*BRIEF*
What is needed is an exact copy of the entries below, with every picture left out.
..............................
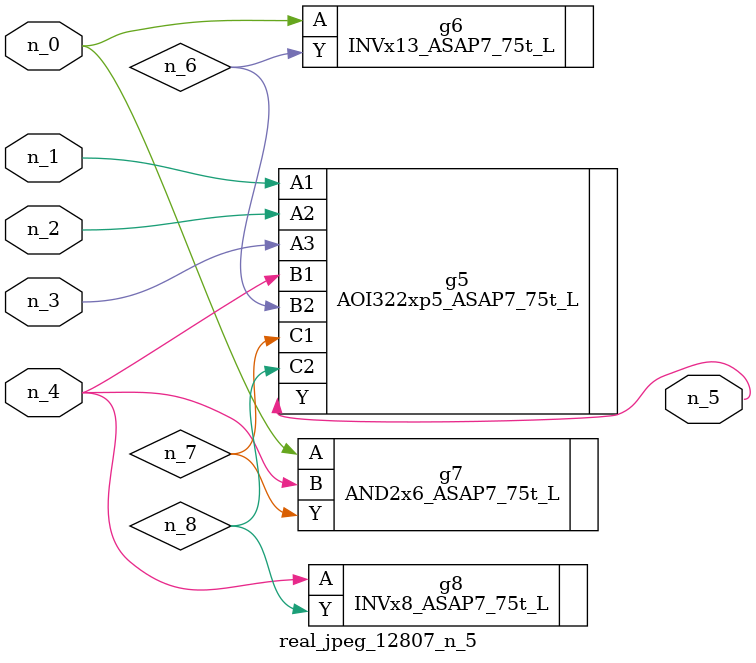
<source format=v>
module real_jpeg_12807_n_5 (n_4, n_0, n_1, n_2, n_3, n_5);

input n_4;
input n_0;
input n_1;
input n_2;
input n_3;

output n_5;

wire n_8;
wire n_6;
wire n_7;

INVx13_ASAP7_75t_L g6 ( 
.A(n_0),
.Y(n_6)
);

AND2x6_ASAP7_75t_L g7 ( 
.A(n_0),
.B(n_4),
.Y(n_7)
);

AOI322xp5_ASAP7_75t_L g5 ( 
.A1(n_1),
.A2(n_2),
.A3(n_3),
.B1(n_4),
.B2(n_6),
.C1(n_7),
.C2(n_8),
.Y(n_5)
);

INVx8_ASAP7_75t_L g8 ( 
.A(n_4),
.Y(n_8)
);


endmodule
</source>
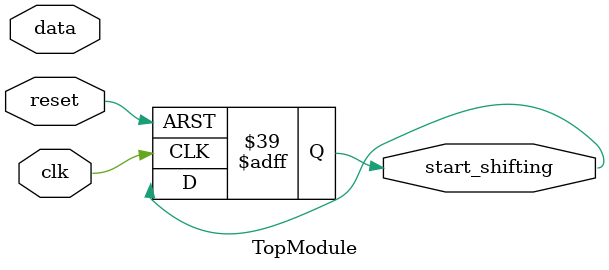
<source format=sv>

module TopModule (
  input wire clk,
  input wire reset,
  input wire data,
  output reg start_shifting
);

reg state; // Current state of the FSM
reg sequence_counter; // Counter for the current sequence position

always @(posedge clk or posedge reset) begin
  if (reset) begin
    state <= 0; // Reset the FSM to the initial state
    start_shifting <= 0; // Reset start_shifting
  end else if (state == 0) begin
    sequence_counter <= 1'b0; // Start searching from the first bit
    state <= 1; // Move to the next state
  end else if (sequence_counter < 3) begin
    if (data == sequence_counter) begin
      sequence_counter <= sequence_counter + 1;
    end else begin
      sequence_counter <= 1'b0; // Reset the counter and stay in the same state
    end
  end else begin
    if (data == 1'b1 && sequence_counter == 3) begin
      start_shifting <= 1; // Found the sequence, set start_shifting to 1
      state <= 2; // Move to the next state
    end else begin
      sequence_counter <= 1'b0; // Reset the counter and stay in the same state
    end
  end
end

// The FSM has three states:
//  0: Idle, waiting for the first bit of a potential sequence
//  1: Searching for the second bit (1) of the sequence
//  2: Searching for the third bit (1) of the sequence or checking if found the sequence (110)

endmodule

// VERILOG-EVAL: errant inclusion of module definition

</source>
..............................
*REPLY TO THE TASK*
<source format=v>
module real_jpeg_12807_n_5 (n_4, n_0, n_1, n_2, n_3, n_5);

input n_4;
input n_0;
input n_1;
input n_2;
input n_3;

output n_5;

wire n_8;
wire n_6;
wire n_7;

INVx13_ASAP7_75t_L g6 ( 
.A(n_0),
.Y(n_6)
);

AND2x6_ASAP7_75t_L g7 ( 
.A(n_0),
.B(n_4),
.Y(n_7)
);

AOI322xp5_ASAP7_75t_L g5 ( 
.A1(n_1),
.A2(n_2),
.A3(n_3),
.B1(n_4),
.B2(n_6),
.C1(n_7),
.C2(n_8),
.Y(n_5)
);

INVx8_ASAP7_75t_L g8 ( 
.A(n_4),
.Y(n_8)
);


endmodule
</source>
<source format=sv>

module TopModule (
  input wire clk,
  input wire reset,
  input wire data,
  output reg start_shifting
);

reg state; // Current state of the FSM
reg sequence_counter; // Counter for the current sequence position

always @(posedge clk or posedge reset) begin
  if (reset) begin
    state <= 0; // Reset the FSM to the initial state
    start_shifting <= 0; // Reset start_shifting
  end else if (state == 0) begin
    sequence_counter <= 1'b0; // Start searching from the first bit
    state <= 1; // Move to the next state
  end else if (sequence_counter < 3) begin
    if (data == sequence_counter) begin
      sequence_counter <= sequence_counter + 1;
    end else begin
      sequence_counter <= 1'b0; // Reset the counter and stay in the same state
    end
  end else begin
    if (data == 1'b1 && sequence_counter == 3) begin
      start_shifting <= 1; // Found the sequence, set start_shifting to 1
      state <= 2; // Move to the next state
    end else begin
      sequence_counter <= 1'b0; // Reset the counter and stay in the same state
    end
  end
end

// The FSM has three states:
//  0: Idle, waiting for the first bit of a potential sequence
//  1: Searching for the second bit (1) of the sequence
//  2: Searching for the third bit (1) of the sequence or checking if found the sequence (110)

endmodule

// VERILOG-EVAL: errant inclusion of module definition

</source>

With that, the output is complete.